▶ TASK STATEMENT: Copy out the lines below, swapping every "Romania" for "Hungary" and changing nothing else. Leave the pictures out.

▶ RECORDS PROVIDED:

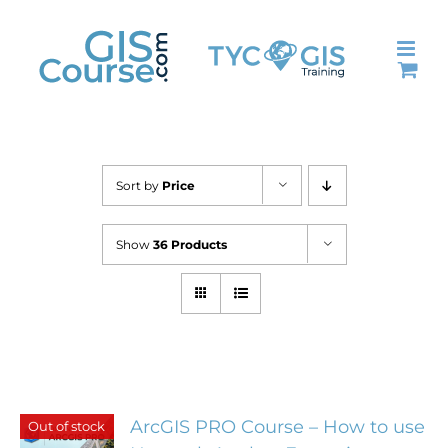
Skip
to
content
Sort by
Price
Show
36 Products
ArcGIS PRO Course – How to use
Out of stock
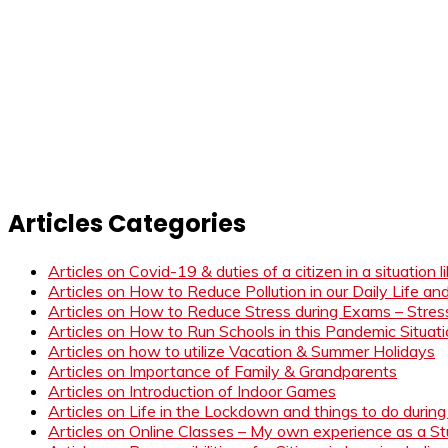
Articles Categories
Articles on Covid-19 & duties of a citizen in a situation 
Articles on How to Reduce Pollution in our Daily Life a
Articles on How to Reduce Stress during Exams – Stress
Articles on How to Run Schools in this Pandemic Situat
Articles on how to utilize Vacation & Summer Holidays
Articles on Importance of Family & Grandparents
Articles on Introduction of Indoor Games
Articles on Life in the Lockdown and things to do duri
Articles on Online Classes – My own experience as a 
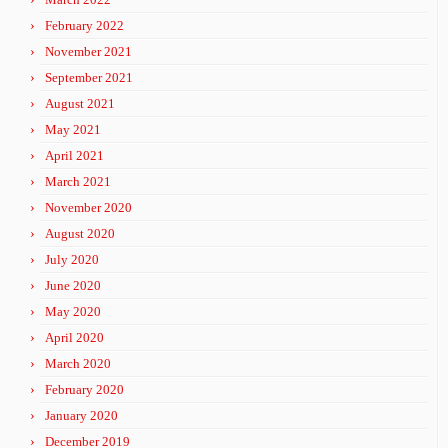
February 2022
November 2021
September 2021
August 2021
May 2021
April 2021
March 2021
November 2020
August 2020
July 2020
June 2020
May 2020
April 2020
March 2020
February 2020
January 2020
December 2019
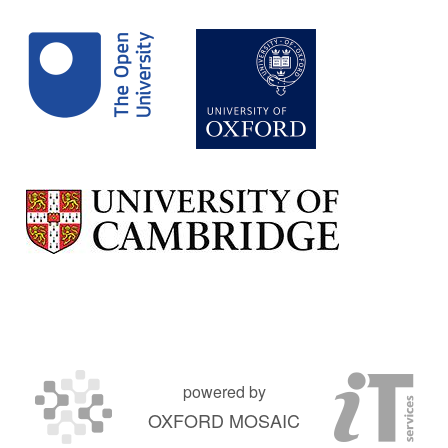
powered by
OXFORD MOSAIC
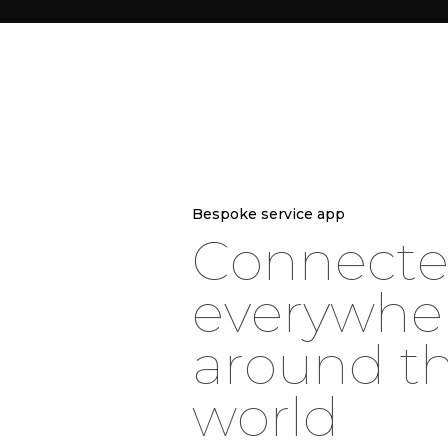
Bespoke service app
C
o
n
n
e
c
t
e
v
e
r
y
w
h
e
a
r
o
u
n
d
t
w
o
r
l
d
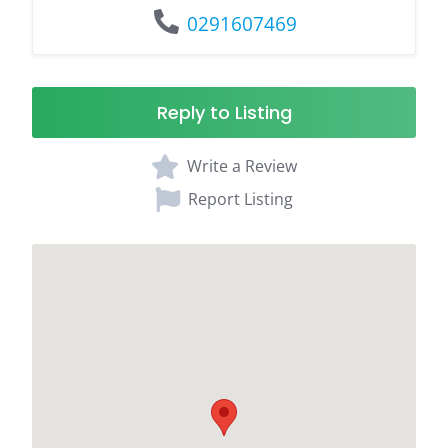
0291607469
Reply to Listing
Write a Review
Report Listing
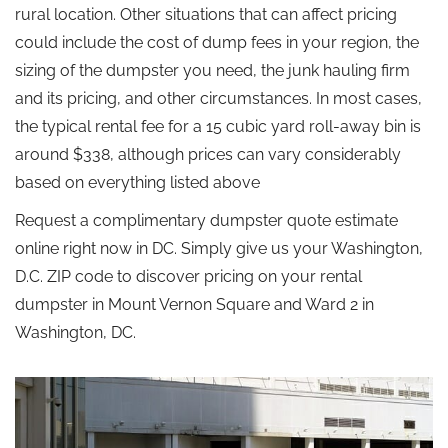
rural location. Other situations that can affect pricing
could include the cost of dump fees in your region, the
sizing of the dumpster you need, the junk hauling firm
and its pricing, and other circumstances. In most cases,
the typical rental fee for a 15 cubic yard roll-away bin is
around $338, although prices can vary considerably
based on everything listed above
Request a complimentary dumpster quote estimate
online right now in DC. Simply give us your Washington,
D.C. ZIP code to discover pricing on your rental
dumpster in Mount Vernon Square and Ward 2 in
Washington, DC.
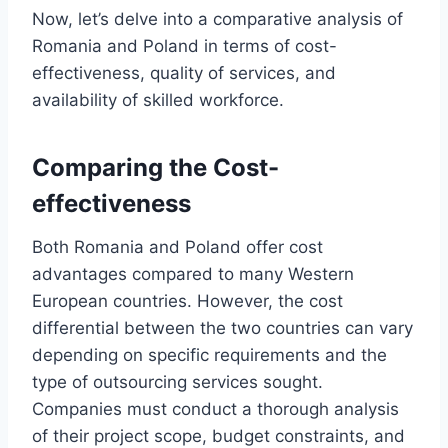
Now, let’s delve into a comparative analysis of
Romania and Poland in terms of cost-
effectiveness, quality of services, and
availability of skilled workforce.
Comparing the Cost-
effectiveness
Both Romania and Poland offer cost
advantages compared to many Western
European countries. However, the cost
differential between the two countries can vary
depending on specific requirements and the
type of outsourcing services sought.
Companies must conduct a thorough analysis
of their project scope, budget constraints, and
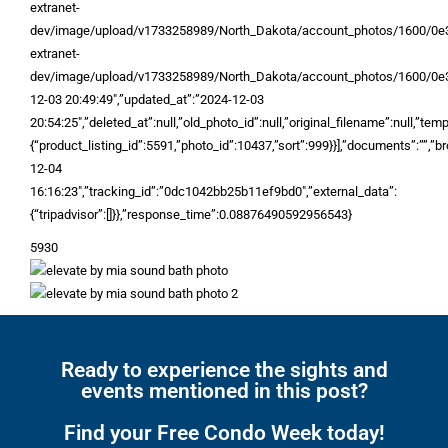
extranet-
dev/image/upload/v1733258989/North_Dakota/account_photos/1600/0e3
extranet-
dev/image/upload/v1733258989/North_Dakota/account_photos/1600/0e3
12-03 20:49:49″,”updated_at”:”2024-12-03
20:54:25″,”deleted_at”:null,”old_photo_id”:null,”original_filename”:null,”temp_
{“product_listing_id”:5591,”photo_id”:10437,”sort”:999}}],”documents”:””,”br
12-04
16:16:23″,”tracking_id”:”0dc1042bb25b11ef9bd0″,”external_data”:
{“tripadvisor”:[]}},”response_time”:0.08876490592956543}
5930
Ready to experience the sights and
events mentioned in this post?
Find your Free Condo Week today!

▶ PROBLEM SOLUTION:
Skip
to
content
Sort by
Price
Show
36 Products
ArcGIS PRO Course – How to use
Out of stock
Articles Categories
Articles on Covid-19 & duties of a citizen in a situation 
Articles on How to Reduce Pollution in our Daily Life a
Articles on How to Reduce Stress during Exams – Stress
Articles on How to Run Schools in this Pandemic Situat
Articles on how to utilize Vacation & Summer Holidays
Articles on Importance of Family & Grandparents
Articles on Introduction of Indoor Games
Articles on Life in the Lockdown and things to do duri
Articles on Online Classes – My own experience as a 
February 2022
November 2021
September 2021
August 2021
May 2021
April 2021
March 2021
November 2020
August 2020
July 2020
June 2020
May 2020
April 2020
March 2020
February 2020
January 2020
December 2019
powered by
OXFORD MOSAIC
Bespoke service app
C
o
n
n
e
c
t
e
v
e
r
y
w
h
e
a
r
o
u
n
d
t
w
o
r
l
d
0291607469
Reply to Listing
Write a Review
Report Listing
rural location. Other situations that can affect pricing
could include the cost of dump fees in your region, the
sizing of the dumpster you need, the junk hauling firm
and its pricing, and other circumstances. In most cases,
the typical rental fee for a 15 cubic yard roll-away bin is
around $338, although prices can vary considerably
based on everything listed above
Request a complimentary dumpster quote estimate
online right now in DC. Simply give us your Washington,
D.C. ZIP code to discover pricing on your rental
dumpster in Mount Vernon Square and Ward 2 in
Washington, DC.
Now, let’s delve into a comparative analysis of
Hungary and Poland in terms of cost-
effectiveness, quality of services, and
availability of skilled workforce.
Comparing the Cost-
effectiveness
Both Hungary and Poland offer cost
advantages compared to many Western
European countries. However, the cost
differential between the two countries can vary
depending on specific requirements and the
type of outsourcing services sought.
Companies must conduct a thorough analysis
of their project scope, budget constraints, and
extranet-
dev/image/upload/v1733258989/North_Dakota/account_photos/1600/0e3
extranet-
dev/image/upload/v1733258989/North_Dakota/account_photos/1600/0e3
12-03 20:49:49″,”updated_at”:”2024-12-03
20:54:25″,”deleted_at”:null,”old_photo_id”:null,”original_filename”:null,”temp_
{“product_listing_id”:5591,”photo_id”:10437,”sort”:999}}],”documents”:””,”br
12-04
16:16:23″,”tracking_id”:”0dc1042bb25b11ef9bd0″,”external_data”:
{“tripadvisor”:[]}},”response_time”:0.08876490592956543}
5930
Ready to experience the sights and
events mentioned in this post?
Find your Free Condo Week today!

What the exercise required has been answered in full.